Il contatto con la realtà, come spesso avviene, è a livello internazionale. Quando dopo Ferragosto Boris va a incontrare a tu per tu Angela Merkel ed Emmanuel Macron, prima del summit del G7: lui spera di far leva sul suo (dubbio) charme personale, ma gli europei non si fanno abbindolare. Gli dicono che ha trenta giorni per farsi avanti con proposte alternative: lui prova a rivenderselo in patria come un grande successo, un segnale che i pavidi europei stanno cedendo. Ma dalle cancellerie continentali arriva tutt’altra musica.
Boris allora fa la voce grossa, fa capire che il no deal non lo spaventa, se è quello che gli europei vogliono tanto peggio. A questo punto i deputati di Westminster cominciano a sentire puzza di bruciato e studiano le contromisure. Ma Boris pigia il piedone sull’acceleratore: e sospende il Parlamento. Gli avversari gridano al golpe, ma lui tira dritto e manda il fido scudiero Jacob Rees-Mogg a chiedere l’assenso della Regina.
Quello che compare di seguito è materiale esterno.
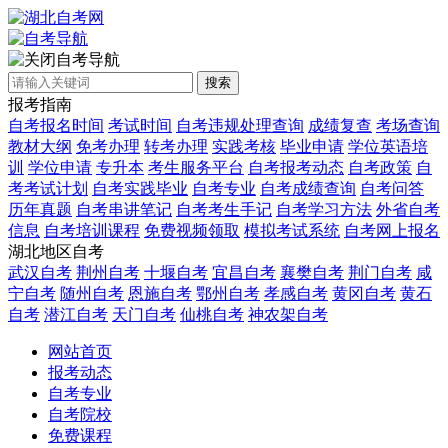
自考导航
搜索
报考指南
自考报名时间
考试时间
自考违规处理查询
成绩复查
考场查询
教材大纲
免考办理
转考办理
实践考核
毕业申请
学位英语培
训
学位申请
专升本
考生服务平台
自考报考动态
自考政策
自
考考试计划
自考实践毕业
自考专业
自考成绩查询
自考问答
历年真题
自考串讲笔记
自考考生手记
自考学习方法
外省自考
信息
自考培训课程
免费视频领取
模拟考试系统
自考网上报名
湖北地区自考
武汉自考
荆州自考
十堰自考
宜昌自考
襄樊自考
荆门自考
咸
宁自考
随州自考
恩施自考
鄂州自考
孝感自考
黄冈自考
黄石
自考
潜江自考
天门自考
仙桃自考
神农架自考
网站首页
报考动态
自考专业
自考院校
免费课程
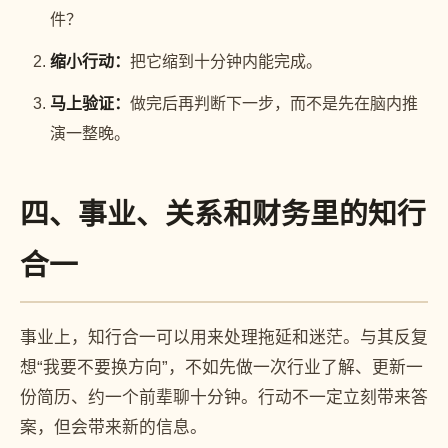
件？
缩小行动：
把它缩到十分钟内能完成。
马上验证：
做完后再判断下一步，而不是先在脑内推
演一整晚。
四、事业、关系和财务里的知行
合一
事业上，知行合一可以用来处理拖延和迷茫。与其反复
想“我要不要换方向”，不如先做一次行业了解、更新一
份简历、约一个前辈聊十分钟。行动不一定立刻带来答
案，但会带来新的信息。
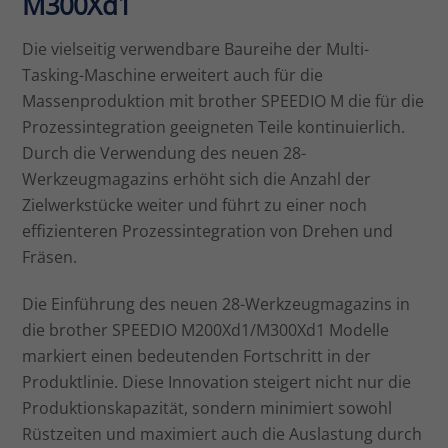
M300Xd1
Die vielseitig verwendbare Baureihe der Multi-
Tasking-Maschine erweitert auch für die
Massenproduktion mit brother SPEEDIO M die für die
Prozessintegration geeigneten Teile kontinuierlich.
Durch die Verwendung des neuen 28-
Werkzeugmagazins erhöht sich die Anzahl der
Zielwerkstücke weiter und führt zu einer noch
effizienteren Prozessintegration von Drehen und
Fräsen.
Die Einführung des neuen 28-Werkzeugmagazins in
die brother SPEEDIO M200Xd1/M300Xd1 Modelle
markiert einen bedeutenden Fortschritt in der
Produktlinie. Diese Innovation steigert nicht nur die
Produktionskapazität, sondern minimiert sowohl
Rüstzeiten und maximiert auch die Auslastung durch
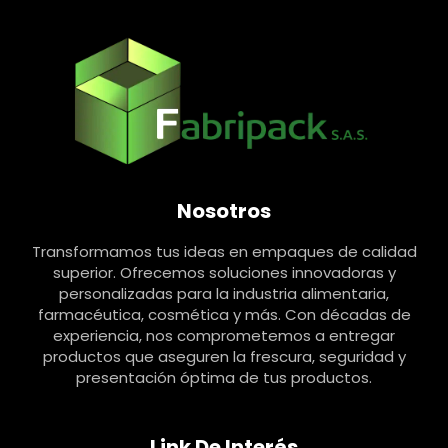
Nosotros
Transformamos tus ideas en empaques de calidad
superior. Ofrecemos soluciones innovadoras y
personalizadas para la industria alimentaria,
farmacéutica, cosmética y más. Con décadas de
experiencia, nos comprometemos a entregar
productos que aseguren la frescura, seguridad y
presentación óptima de tus productos.
Link De Interés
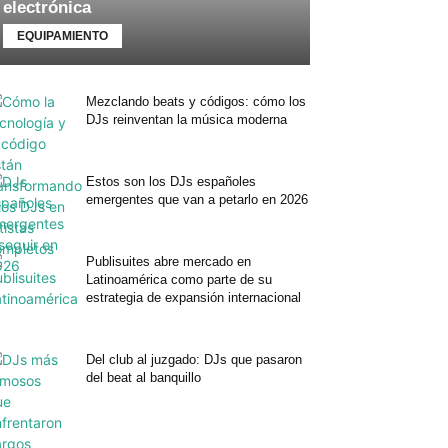
electrónica
EQUIPAMIENTO
Mezclando beats y códigos: cómo los
DJs reinventan la música moderna
Estos son los DJs españoles
emergentes que van a petarlo en 2026
Publisuites abre mercado en
Latinoamérica como parte de su
estrategia de expansión internacional
Del club al juzgado: DJs que pasaron
del beat al banquillo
A quel punto, tutto precipita. I deputati scagliano il colpo di coda e Boris diventa il primo premier che perde tutte le votazioni in Parlamento da quando si è insediato: Westminster gli ingiunge di chiedere il rinvio della Brexit e gli nega le elezioni anticipate.
Londra-Bruxelles
Le ultime voci lo danno pronto a fare mezza marcia indietro e dire sì a un compromesso
Boris perde la bussola. Finisce a trascinare tori per la cavezza e ad alzare la manona fra i banchi di scuola. Ma soprattutto proclama che non rinvierà mai la Brexit, «piuttosto finisco morto in un fosso». Alle sue spalle, una poliziotta sviene, mentre lui continua a farfugliare frasi inconcludenti.
E tuttavia... gli ultimi spifferi da Downing Street dicono che Johnson sarebbe adesso pronto a fare una mezza marcia indietro, ad accettare un compromesso che potrebbe essere ben accolto dagli europei e soprattutto digerito dal Parlamento: così sarebbe fugato lo spettro del no deal e si andrebbe a una Brexit ordinata e composta. Che ci sia del metodo nella sua follia?